• _Activity_:
Write the entries out exactly, with the final line being the one containing "wird diese Informationen".

• _Data section_:
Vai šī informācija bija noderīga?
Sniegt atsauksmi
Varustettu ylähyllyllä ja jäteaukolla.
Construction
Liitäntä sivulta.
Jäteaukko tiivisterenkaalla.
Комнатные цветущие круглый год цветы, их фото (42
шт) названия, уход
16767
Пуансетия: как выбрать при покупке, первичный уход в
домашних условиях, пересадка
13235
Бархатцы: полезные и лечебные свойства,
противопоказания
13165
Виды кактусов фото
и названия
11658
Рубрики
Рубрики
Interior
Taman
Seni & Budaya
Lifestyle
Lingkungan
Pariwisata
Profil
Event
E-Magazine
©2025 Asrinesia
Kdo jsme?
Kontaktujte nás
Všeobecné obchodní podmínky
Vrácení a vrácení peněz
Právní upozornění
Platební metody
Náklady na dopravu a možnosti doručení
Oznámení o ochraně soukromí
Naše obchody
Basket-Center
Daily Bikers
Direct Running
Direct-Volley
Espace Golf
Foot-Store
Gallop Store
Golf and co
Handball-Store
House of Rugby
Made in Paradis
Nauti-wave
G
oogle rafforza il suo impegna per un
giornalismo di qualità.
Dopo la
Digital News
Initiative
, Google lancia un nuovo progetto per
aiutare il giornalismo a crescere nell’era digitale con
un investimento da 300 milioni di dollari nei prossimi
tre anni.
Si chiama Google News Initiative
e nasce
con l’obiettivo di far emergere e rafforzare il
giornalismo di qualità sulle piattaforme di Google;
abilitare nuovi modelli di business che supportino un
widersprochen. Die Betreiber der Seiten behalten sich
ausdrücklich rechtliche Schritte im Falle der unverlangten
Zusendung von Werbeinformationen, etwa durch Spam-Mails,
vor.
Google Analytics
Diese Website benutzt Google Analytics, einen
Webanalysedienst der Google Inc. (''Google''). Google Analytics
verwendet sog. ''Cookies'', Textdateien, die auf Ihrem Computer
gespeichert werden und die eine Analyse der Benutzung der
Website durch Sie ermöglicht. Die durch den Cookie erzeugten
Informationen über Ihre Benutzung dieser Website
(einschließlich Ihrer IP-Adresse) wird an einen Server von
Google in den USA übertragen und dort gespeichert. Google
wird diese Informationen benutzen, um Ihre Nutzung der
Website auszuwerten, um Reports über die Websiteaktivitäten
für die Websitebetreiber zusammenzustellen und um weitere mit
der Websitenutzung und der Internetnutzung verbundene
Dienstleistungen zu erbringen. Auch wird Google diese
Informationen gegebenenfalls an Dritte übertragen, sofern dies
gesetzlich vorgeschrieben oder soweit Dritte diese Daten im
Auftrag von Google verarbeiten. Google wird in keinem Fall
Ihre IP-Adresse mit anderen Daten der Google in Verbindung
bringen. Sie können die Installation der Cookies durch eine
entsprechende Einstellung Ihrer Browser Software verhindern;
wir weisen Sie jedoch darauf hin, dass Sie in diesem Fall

• _Output for this task_:
Vai šī informācija bija noderīga?
Sniegt atsauksmi
Varustettu ylähyllyllä ja jäteaukolla.
Construction
Liitäntä sivulta.
Jäteaukko tiivisterenkaalla.
Комнатные цветущие круглый год цветы, их фото (42
шт) названия, уход
16767
Пуансетия: как выбрать при покупке, первичный уход в
домашних условиях, пересадка
13235
Бархатцы: полезные и лечебные свойства,
противопоказания
13165
Виды кактусов фото
и названия
11658
Рубрики
Рубрики
Interior
Taman
Seni & Budaya
Lifestyle
Lingkungan
Pariwisata
Profil
Event
E-Magazine
©2025 Asrinesia
Kdo jsme?
Kontaktujte nás
Všeobecné obchodní podmínky
Vrácení a vrácení peněz
Právní upozornění
Platební metody
Náklady na dopravu a možnosti doručení
Oznámení o ochraně soukromí
Naše obchody
Basket-Center
Daily Bikers
Direct Running
Direct-Volley
Espace Golf
Foot-Store
Gallop Store
Golf and co
Handball-Store
House of Rugby
Made in Paradis
Nauti-wave
G
oogle rafforza il suo impegna per un
giornalismo di qualità.
Dopo la
Digital News
Initiative
, Google lancia un nuovo progetto per
aiutare il giornalismo a crescere nell’era digitale con
un investimento da 300 milioni di dollari nei prossimi
tre anni.
Si chiama Google News Initiative
e nasce
con l’obiettivo di far emergere e rafforzare il
giornalismo di qualità sulle piattaforme di Google;
abilitare nuovi modelli di business che supportino un
widersprochen. Die Betreiber der Seiten behalten sich
ausdrücklich rechtliche Schritte im Falle der unverlangten
Zusendung von Werbeinformationen, etwa durch Spam-Mails,
vor.
Google Analytics
Diese Website benutzt Google Analytics, einen
Webanalysedienst der Google Inc. (''Google''). Google Analytics
verwendet sog. ''Cookies'', Textdateien, die auf Ihrem Computer
gespeichert werden und die eine Analyse der Benutzung der
Website durch Sie ermöglicht. Die durch den Cookie erzeugten
Informationen über Ihre Benutzung dieser Website
(einschließlich Ihrer IP-Adresse) wird an einen Server von
Google in den USA übertragen und dort gespeichert. Google
wird diese Informationen benutzen, um Ihre Nutzung der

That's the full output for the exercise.